Report, as a bare number, how many lines of the material below contain the word "personas".

=== Section Start ===

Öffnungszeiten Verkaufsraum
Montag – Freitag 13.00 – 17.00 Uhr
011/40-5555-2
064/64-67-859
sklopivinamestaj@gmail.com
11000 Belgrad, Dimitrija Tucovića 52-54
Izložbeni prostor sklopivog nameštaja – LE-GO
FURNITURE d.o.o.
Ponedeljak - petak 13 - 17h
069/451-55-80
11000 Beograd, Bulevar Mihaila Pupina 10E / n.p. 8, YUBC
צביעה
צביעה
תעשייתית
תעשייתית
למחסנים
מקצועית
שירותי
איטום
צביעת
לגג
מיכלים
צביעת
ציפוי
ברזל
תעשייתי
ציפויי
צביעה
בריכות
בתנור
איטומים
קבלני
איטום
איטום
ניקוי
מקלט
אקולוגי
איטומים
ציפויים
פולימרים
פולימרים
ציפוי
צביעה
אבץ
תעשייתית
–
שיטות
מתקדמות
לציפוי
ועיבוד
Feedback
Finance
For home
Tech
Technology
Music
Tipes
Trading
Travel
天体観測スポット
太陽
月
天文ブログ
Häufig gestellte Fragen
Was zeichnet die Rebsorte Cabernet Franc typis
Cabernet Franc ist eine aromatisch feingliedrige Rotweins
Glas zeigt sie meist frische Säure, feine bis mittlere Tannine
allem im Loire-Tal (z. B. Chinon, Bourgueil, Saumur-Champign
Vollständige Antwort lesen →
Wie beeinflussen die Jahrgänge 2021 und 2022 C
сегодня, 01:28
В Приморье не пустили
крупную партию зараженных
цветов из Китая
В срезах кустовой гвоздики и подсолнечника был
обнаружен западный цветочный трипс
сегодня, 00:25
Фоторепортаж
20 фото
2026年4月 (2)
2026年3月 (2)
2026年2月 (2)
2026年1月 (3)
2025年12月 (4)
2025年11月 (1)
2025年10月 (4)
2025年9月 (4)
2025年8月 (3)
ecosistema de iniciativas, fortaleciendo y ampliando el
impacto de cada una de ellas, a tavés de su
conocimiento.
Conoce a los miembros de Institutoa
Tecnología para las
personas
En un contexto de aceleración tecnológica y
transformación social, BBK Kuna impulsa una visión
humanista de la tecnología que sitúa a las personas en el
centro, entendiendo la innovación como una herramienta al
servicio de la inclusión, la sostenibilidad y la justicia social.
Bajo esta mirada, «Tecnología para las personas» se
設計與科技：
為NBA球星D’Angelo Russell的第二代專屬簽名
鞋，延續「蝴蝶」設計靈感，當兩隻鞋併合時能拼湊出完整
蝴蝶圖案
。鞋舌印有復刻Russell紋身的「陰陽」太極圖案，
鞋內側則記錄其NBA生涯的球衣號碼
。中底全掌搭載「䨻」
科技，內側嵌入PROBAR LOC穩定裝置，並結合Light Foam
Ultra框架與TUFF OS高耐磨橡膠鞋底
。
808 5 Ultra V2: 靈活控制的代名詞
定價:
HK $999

=== Section End ===

(REPLY TO THE TASK) 3